GK 1. Sung-Ryong JUNG
DF 26. MAGUINHO
DF 3. NARA Tatsuki
DF 5. TANIGUCHI Shogo (Yellow card 66')
DF 7 KURUMAYA Shintaro
MF 10. OSHIMA Ryota
MF 6. MORITA Hidemasa
MF 11. KOBAYASHI Yu
MF 14. NAKAMURA Kengo
MF 41. IENAGA Akihiro
FW 9. LEANDRO DAMIAO (Yellow card 27')
GK 21. ARAI Shota
MF 2. NOBORIZATO Kyohei (on for KURUMAYA 14')
FW 8. ABE Hiroyuki (on for KOBAYASHI 88')
DF 17. MAWATARI Kazuaki (on for MAGUINHO 70')
MF 19. SAITO Manabu (on for NAKAMURA 70')
FW 20. CHINEN Kei (on for LEANDRO DAMIAO 79')
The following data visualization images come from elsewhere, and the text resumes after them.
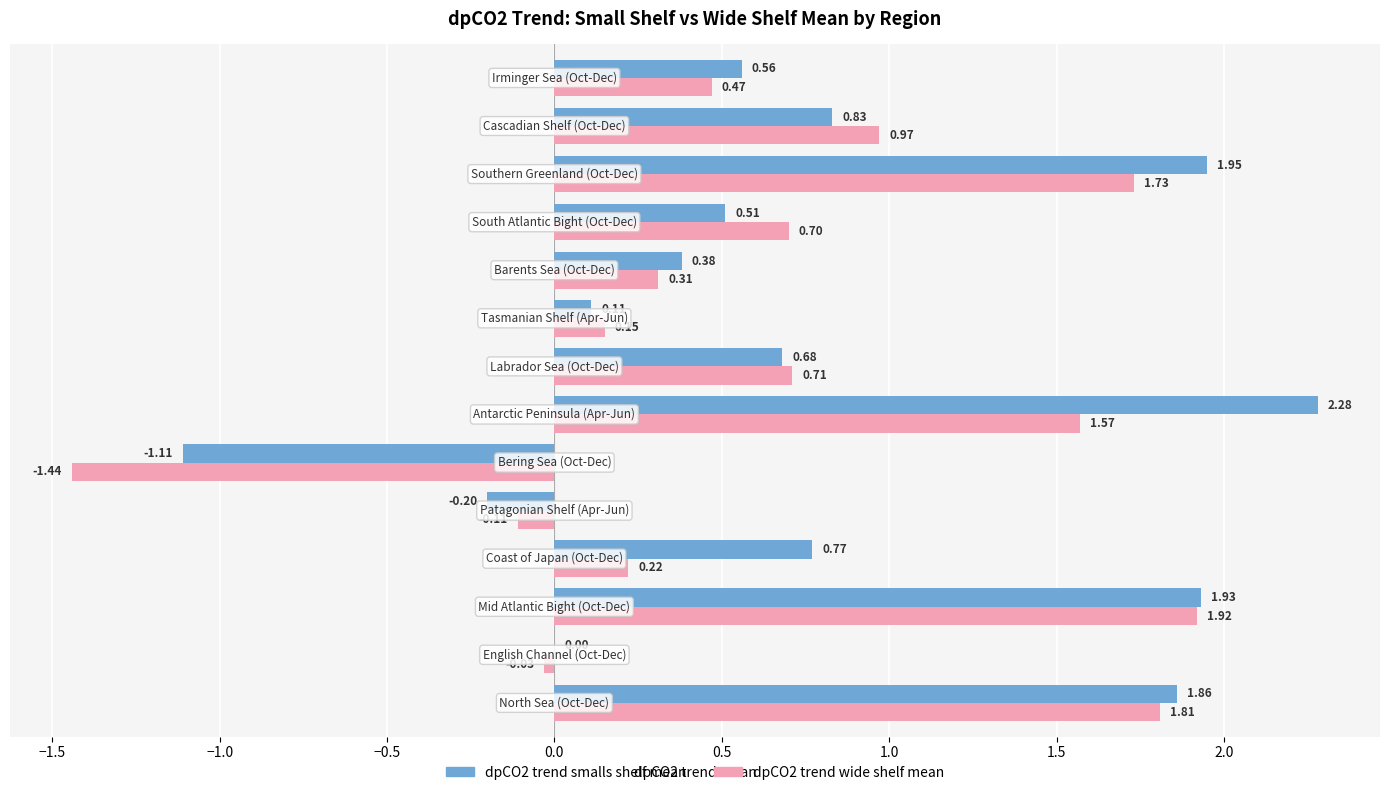

Which series has the largest range (max minus min)?

dpCO2 trend smalls shelf mean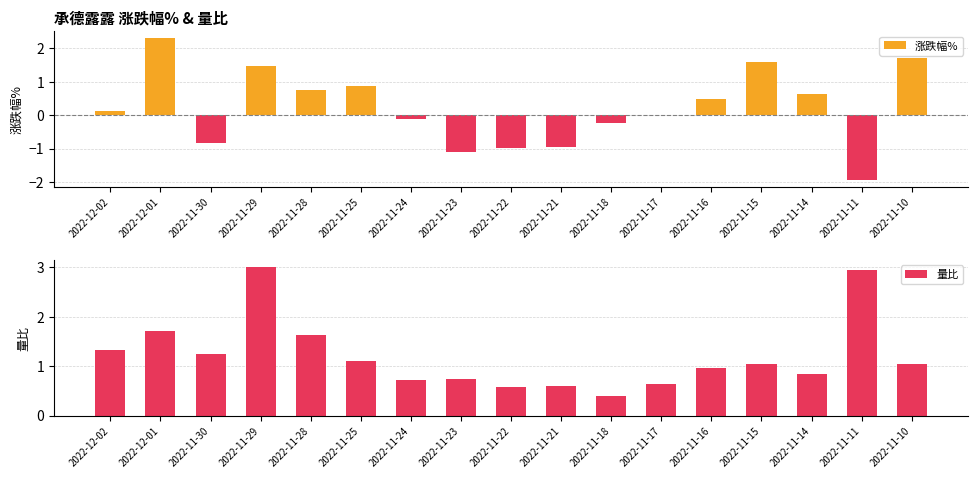

What is the sum of all 涨跌幅% values?

3.8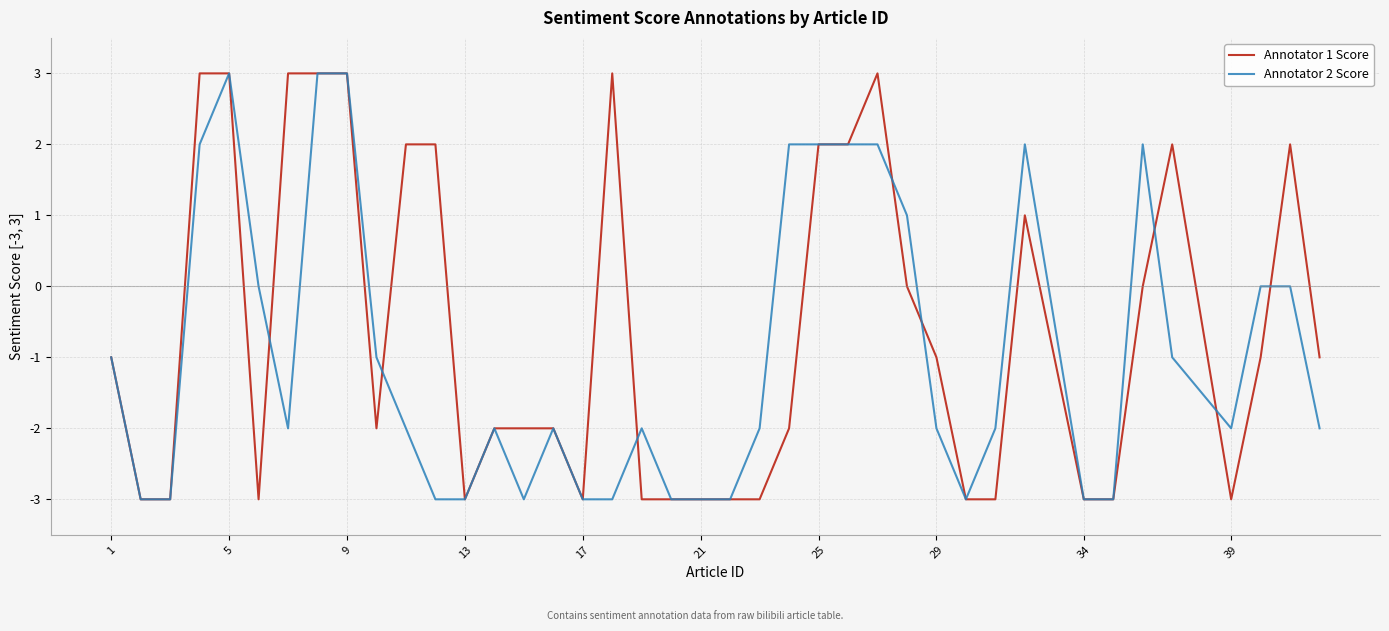

Which series has the largest total across all categories?

Annotator 1 Score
MF 25. TANAKA Ao (on for MORITA 79')
My Frontale Man Of The Match
Yeah, it’s a glorified friendly, yeah, people are rusty and there are new faces to integrate. But I’m still going to award this. Don’t think anyone had a bad game but there was probably one stand out performer, especially if you judge these things by the sprint count, a stat that Japanese football broadcasters seem to be obsessed with. So, it goes to…
LEANDRO DAMIAO - Bossed the Urawa defence with his power and drive, constantly chasing apparently lost causes, willing to shoot and scored an absolute blaster half-volley that wouldn’t have been stopped even if there was a player in the way. Bravo! (Please don’t get injured…). 26 sprints.